Derwent Water – Our Lakes series
Images by Andrew Locking
If it wasn’t for the passage of time, weather and erosion we may never have ever featured Derwent Water as part of ‘Our Lakes’ series.
It was once part of a much larger lake which would have merited nothing more than a few extra words in our Bassenthwaite feature earlier this year. But as the surrounding fells succumbed to the elements, their sediment formed an alluvial plain that separates the two bodies of water that are now only connected by the River Derwent.

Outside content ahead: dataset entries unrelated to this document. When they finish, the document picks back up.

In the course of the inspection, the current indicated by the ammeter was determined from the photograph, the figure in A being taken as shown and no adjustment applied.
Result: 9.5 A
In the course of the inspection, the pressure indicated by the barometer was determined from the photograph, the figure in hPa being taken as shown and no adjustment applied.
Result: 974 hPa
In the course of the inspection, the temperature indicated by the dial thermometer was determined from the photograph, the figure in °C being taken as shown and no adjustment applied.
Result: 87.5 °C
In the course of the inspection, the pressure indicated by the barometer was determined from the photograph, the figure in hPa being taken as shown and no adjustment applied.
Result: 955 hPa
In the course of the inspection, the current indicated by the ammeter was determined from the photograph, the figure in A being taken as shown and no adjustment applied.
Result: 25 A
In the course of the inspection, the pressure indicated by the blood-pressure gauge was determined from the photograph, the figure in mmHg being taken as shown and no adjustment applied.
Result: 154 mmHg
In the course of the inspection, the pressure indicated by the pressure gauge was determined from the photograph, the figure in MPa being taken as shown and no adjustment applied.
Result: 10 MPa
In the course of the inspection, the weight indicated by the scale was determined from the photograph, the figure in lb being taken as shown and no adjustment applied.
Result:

Given the lengthy timeframe and the fact that Seathwaite further up the Borrowdale valley is the wettest inhabited place in England, it will come as no surprise that water has shaped this area so drastically.

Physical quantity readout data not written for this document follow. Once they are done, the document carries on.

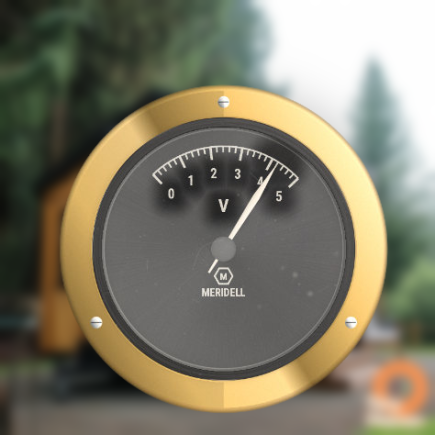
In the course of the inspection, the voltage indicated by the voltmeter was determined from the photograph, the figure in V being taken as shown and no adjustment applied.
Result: 4.2 V
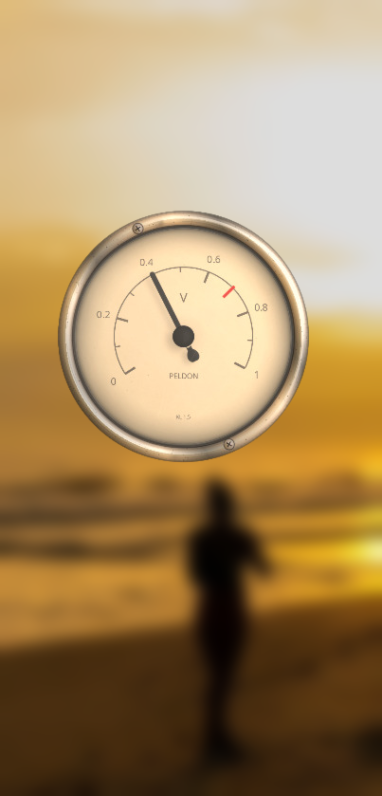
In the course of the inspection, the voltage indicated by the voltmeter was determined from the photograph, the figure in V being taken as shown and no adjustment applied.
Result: 0.4 V
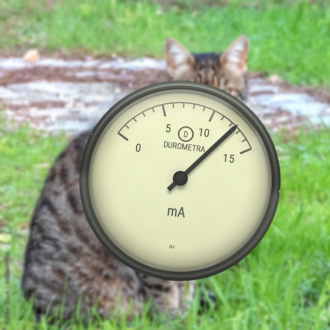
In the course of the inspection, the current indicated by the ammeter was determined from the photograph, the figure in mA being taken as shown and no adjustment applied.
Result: 12.5 mA
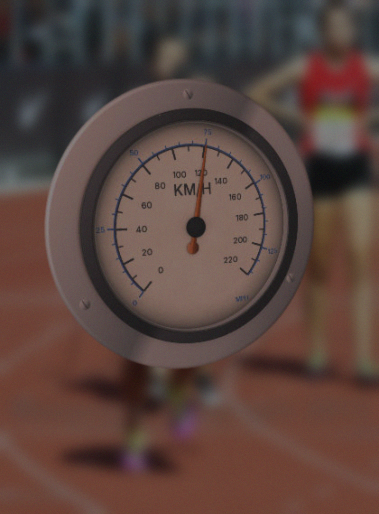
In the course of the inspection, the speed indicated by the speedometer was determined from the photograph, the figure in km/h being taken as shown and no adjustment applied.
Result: 120 km/h
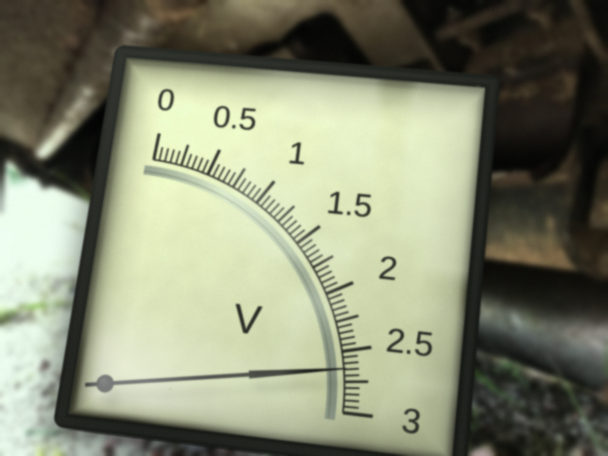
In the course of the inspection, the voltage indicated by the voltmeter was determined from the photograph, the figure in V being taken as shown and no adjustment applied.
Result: 2.65 V
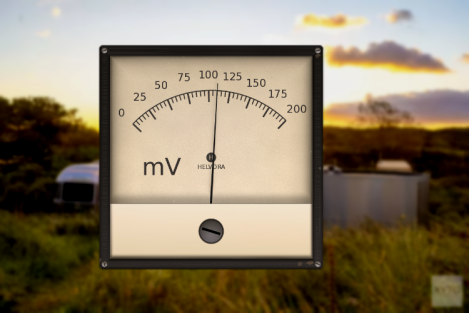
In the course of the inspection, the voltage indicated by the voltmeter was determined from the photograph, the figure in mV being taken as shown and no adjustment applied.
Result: 110 mV
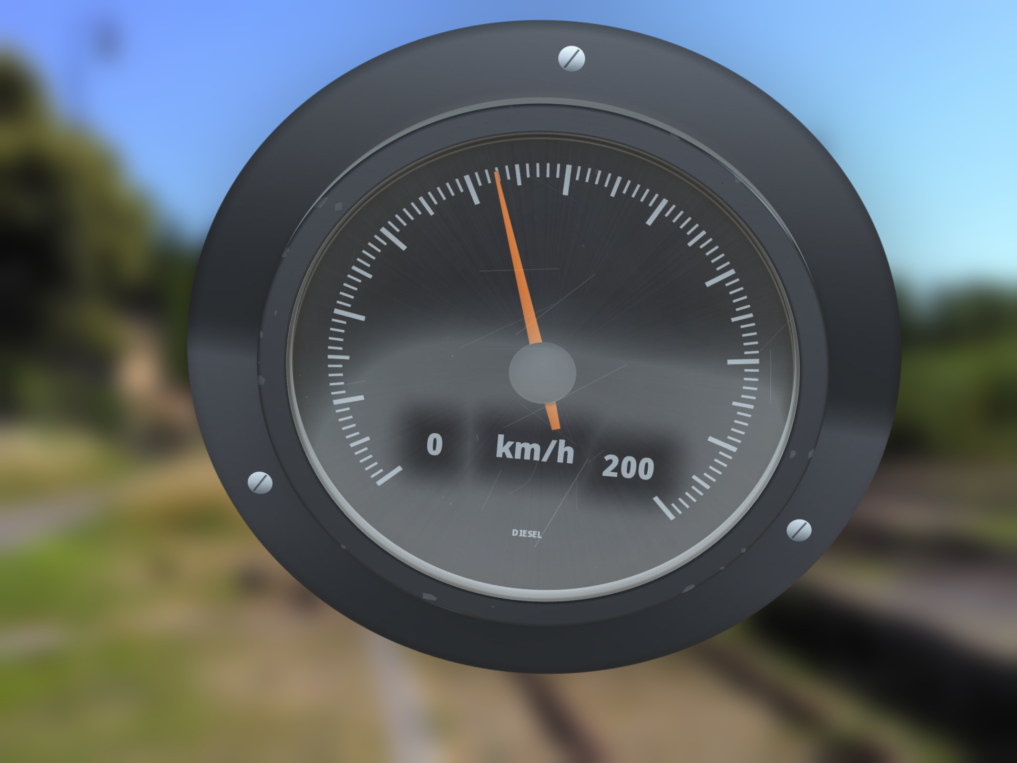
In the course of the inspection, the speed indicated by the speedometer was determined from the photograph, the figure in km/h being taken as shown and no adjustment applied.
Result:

We are left with one of the most stunning lakes in our region. Pick any shore and the view is majestic. Derwent water nestles beneath Borrowdale’s mountains to the south; Newlands on the west, Skiddaw further north and is watched over by the fells of Derwent and Castlerigg. The lake was described by John Keats as being “shut in with rich-toned mountains”.
It’s the Lake District’s third-largest body of water at 3 miles long, 1 mile wide and it shelters numerous islands. Lord’s, Derwent and St Herbert’s are the largest.

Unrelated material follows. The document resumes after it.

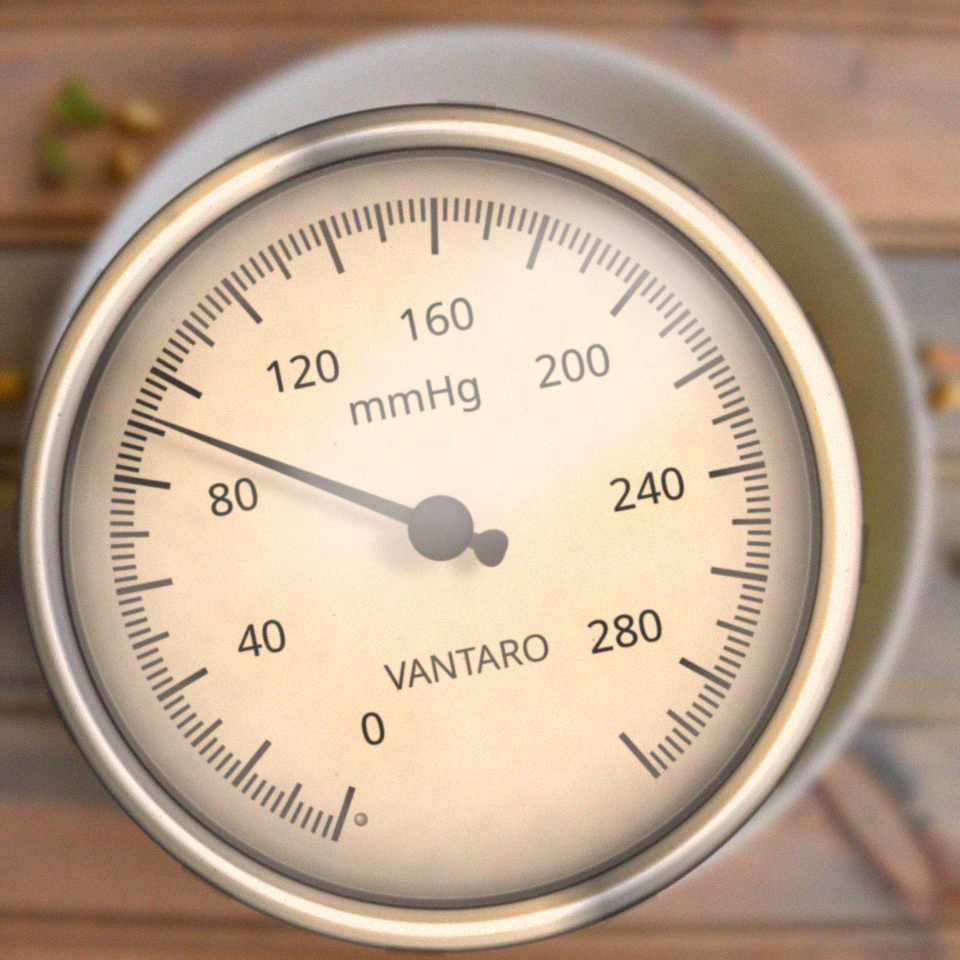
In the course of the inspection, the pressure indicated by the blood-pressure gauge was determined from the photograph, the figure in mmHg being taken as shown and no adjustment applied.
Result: 92 mmHg
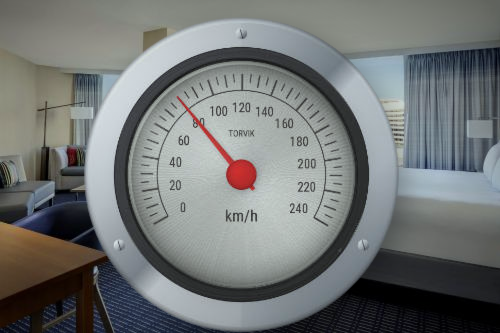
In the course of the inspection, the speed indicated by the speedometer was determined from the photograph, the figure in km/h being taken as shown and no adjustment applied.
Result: 80 km/h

Lord’s Island was once home to of Earl of Derwentwater and the ruins of the great house can still be seen. Not only was there a fine home there was also a drawbridge which was used to cross to the mainland. The house fell into a state of disrepair and eventually the stone was used to make the Moot Hall in the market square.
Local legend claims the Countess of Derwentwater fled the island after the arrest of her husband for his part in the Jacobite rebellion of 1715. The story goes that she was carrying a fortune in jewels which were lost during her ascent of Walla Crag which gave rise to the name “Lady’s Rake”.
St Herbert’s is the largest and is named after the hermit who lived there in the 7th Century. The remains of his “cell” can still be discovered in the undergrowth today and it’s somewhat ironic that a simple man who chose to live a life of isolation is now a saint and a legend 1300 years after his death.
Opposite the Launch is Derwent Island. It’s prohibited to land here, the house is owned by the National Trust and rented out to private tenants. It was originally owned by Fountains Abbey but with the dissolution of the monasteries it was sold to a mining company and in 1778 Joseph Pocklington bought it for £300. He built a house, boathouse, fort, battery and druid circle. Pocklington held annual regattas on the lake where he fired cannon and the small fort was used for mock battles.
Further along is Friars Crag viewpoint, it has stunning views of the lake and Borrowdale valley. Described by John Ruskin ‘as one of the three or four most beautiful views in Europe’, it’s very popular with photographers and was said to be the departure point for monks sailing to St Herbert’s Island on pilgrimage.
The Derwent also has a mysterious floating island. It’s not permanent and was known to rise during periods of heavy rainfall when water tumbling down the steep mountains agitated the lake bottom in the shallow south-east corner. Not far from Lodore a mass of soil and decayed vegetation rises when it was distended with gases and sinks again once it was released and the waters calmed. At times the island covered as much as half an acre and in the year 1831, it was seen from June 10 through to September 24.
Derwent Water’s name may come from a Celtic word meaning ‘Clear Water’ or from an Old English term meaning a region abundant with oak trees but whatever the origin, Derwent Water and its surroundings, certainly has an abundance of both and is one of our finest lakes.